Jay and his wife of 56 years, Paddy, were driving forces in the construction of the Victims of Communism Memorial in Washington, D.C. He was chairman of the Board of the Combat Wounded Veteran Challenge. The Katzens moved to Alaska in 2009, where he continued his service as a National Park Ranger.

==U.S. Government==
From 1959 to 1979, Jay Katzen served as a career Foreign Service Officer with the U.S. Department of State. His posts included Australia, Burundi, Congo (Kinshasa), communist Romania, Mali, the U.S. Mission to the United Nations in New York, and Congo (Brazzaville). He also was assigned to Washington D.C. – at the State Department and the White House. His responsibilities included consular affairs, promoting American business, political and economic reporting, labor affairs, multilateral negotiation and management. He served as Chargé d'Affaires at two posts, in one instance, opening and maintaining an embassy.

Katzen was trained at the U.S. State Department’s Foreign Service Institute to speak five languages: French, Romanian, Swahili, Lingala and Kirundi.

In 1990, Katzen was appointed by President Reagan and confirmed by the U.S. Senate as Vice Chairman of the Board of the African Development Foundation, and served in that capacity for two years.

From February 2004 to January 2009, Katzen served as the U.S. Peace Corps’ Regional Director overseeing 19 programs in Europe, the Mediterranean area, and Asia. From August 2005 to May 2006, he served concurrently as Acting Chief of Staff/Chief of Operations of the Peace Corps.

In 2011, Katzen was a Park Ranger at the Talkeetna Ranger Station in Denali National Park, Alaska.

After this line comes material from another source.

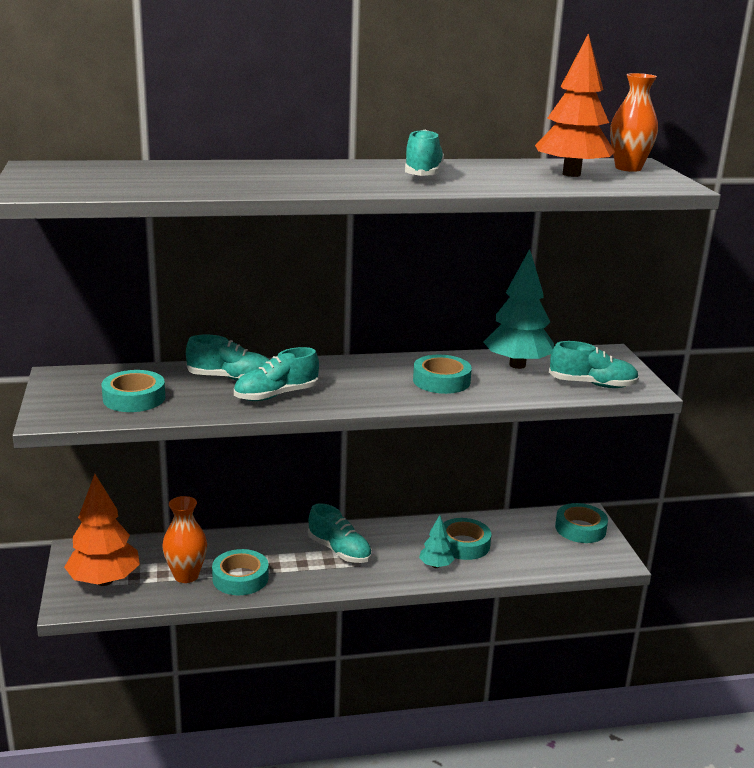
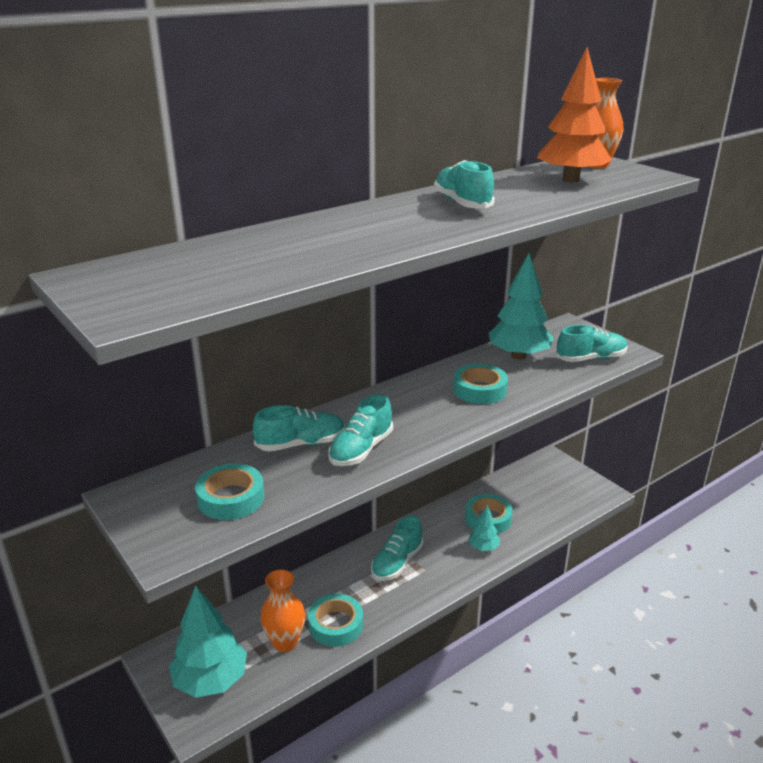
camera: 25 degrees left, 5 degrees up
orange tree [64,474,140,586] -> turquoise tree [169,585,247,698]
turquoise shoe [308,503,372,563] -> turquoise shoe turned 105 degrees clockwise [371,516,423,581]
turquoise tape [555,503,608,543] -> none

==Legislative experience==
Katzen was elected in 1993 to represent the 31st legislative district of Fauquier, Rappahannock, and Warren counties in Virginia's House of Delegates. He was chosen freshman class president, a party whip, and co-patroned over 2,500 bills, including landmark legislation improving the quality of Virginia’s education, and reforming welfare and law enforcement. He served on the Finance, Education, and Agriculture Committees, on the Governor’s Blue Ribbon Commission on Champion Schools, and on the Council on Indians. He was re-elected twice.

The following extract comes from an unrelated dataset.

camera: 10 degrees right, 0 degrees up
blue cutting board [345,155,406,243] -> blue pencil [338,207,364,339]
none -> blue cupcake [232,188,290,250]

Katzen was the Republican Party’s nominee for Lieutenant Governor in 2001 and for United States Congress in Virginia’s Ninth District in 2002.

==Private sector==

In 2003, Katzen was chosen in a national search to become CEO and President of the Victims of Communism Memorial Foundation, charged by Congress and the White House—with bipartisan support—to erect a memorial in Washington to the 100 million victims of communism. The monument was unveiled and dedicated by the Foundation’s Honorary Chairman, President George W. Bush, in June 2007.

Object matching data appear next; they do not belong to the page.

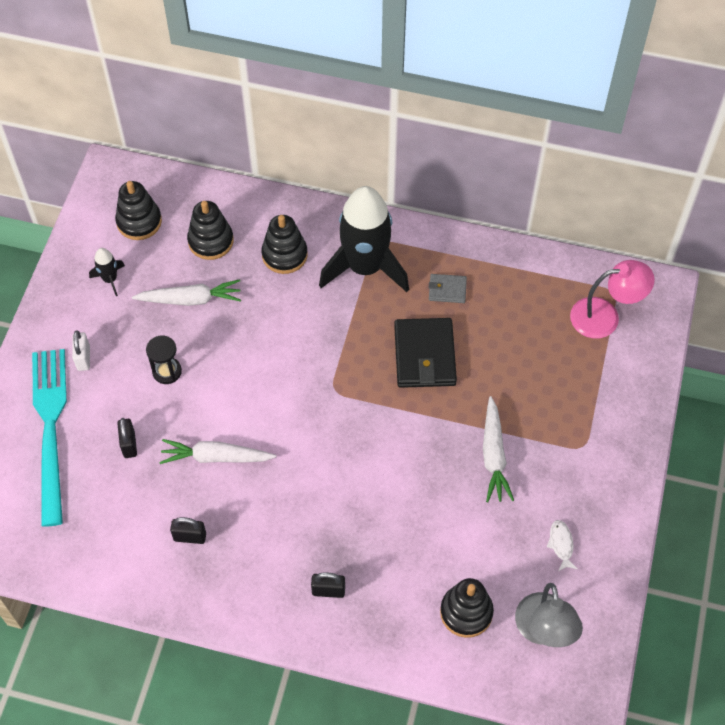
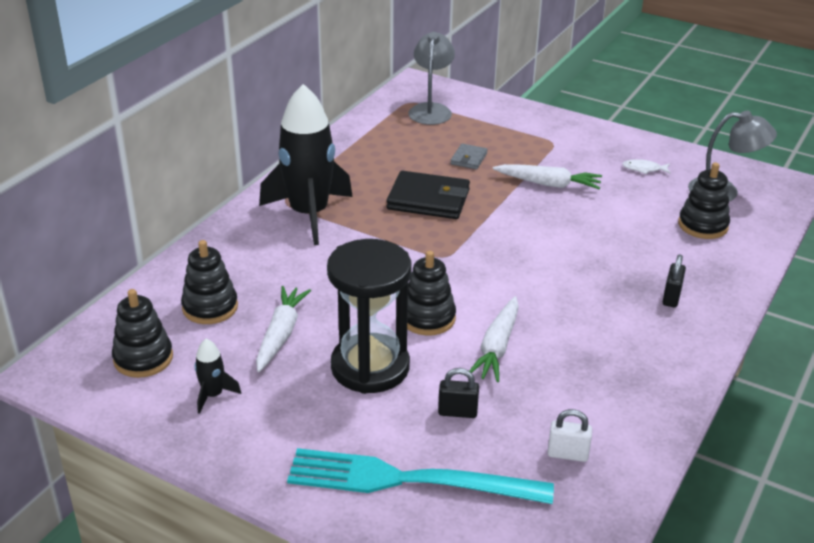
camera: 75 degrees left, 25 degrees down
white padlock [72,330,90,371] -> white padlock moved to [548,409,592,462]
black hourglass [146,336,182,384] -> black hourglass [327,239,412,394], size x2.19
black padlock [170,517,206,544] -> none
black stacking toy [261,215,308,274] -> black stacking toy moved to [407,251,456,335]
grey wallet [429,274,467,303] -> grey wallet moved to [450,143,488,170]
pink lamp [570,260,655,339] -> grey lamp [408,32,455,125]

From 1979 to 1991, Katzen served as a senior advisor reporting directly to the chairmen and senior executives of corporations including Bechtel, Consolidated Gold Fields, Fluor, Kennecott, Newmont Mining, and Phelps Dodge, helping to steer those companies to successful investment opportunities abroad.

==Recognition==
Katzen has been recognized by the National Federation of Independent Business, the Vietnam Veterans of America, Virginia’s Council of Indians, 4-H, the Virginia Society for Human Life, the National Vietnam and Gulf War Veterans Coalition, and Virginia’s Armenian community. He served as chairman of the Rappahannock River Basin Commission, and as a board member of the Jamestown-Yorktown Foundation. Katzen was named the Family Foundation’s Legislator of the Year, and is a recipient of a Martin Luther King Jr. award. He is past president of his local Lions Club International and was a member of Rotary International.

==Personal life==
Katzen died on April 9, 2020, at the age of 83 at his home in Talkeetna, Alaska.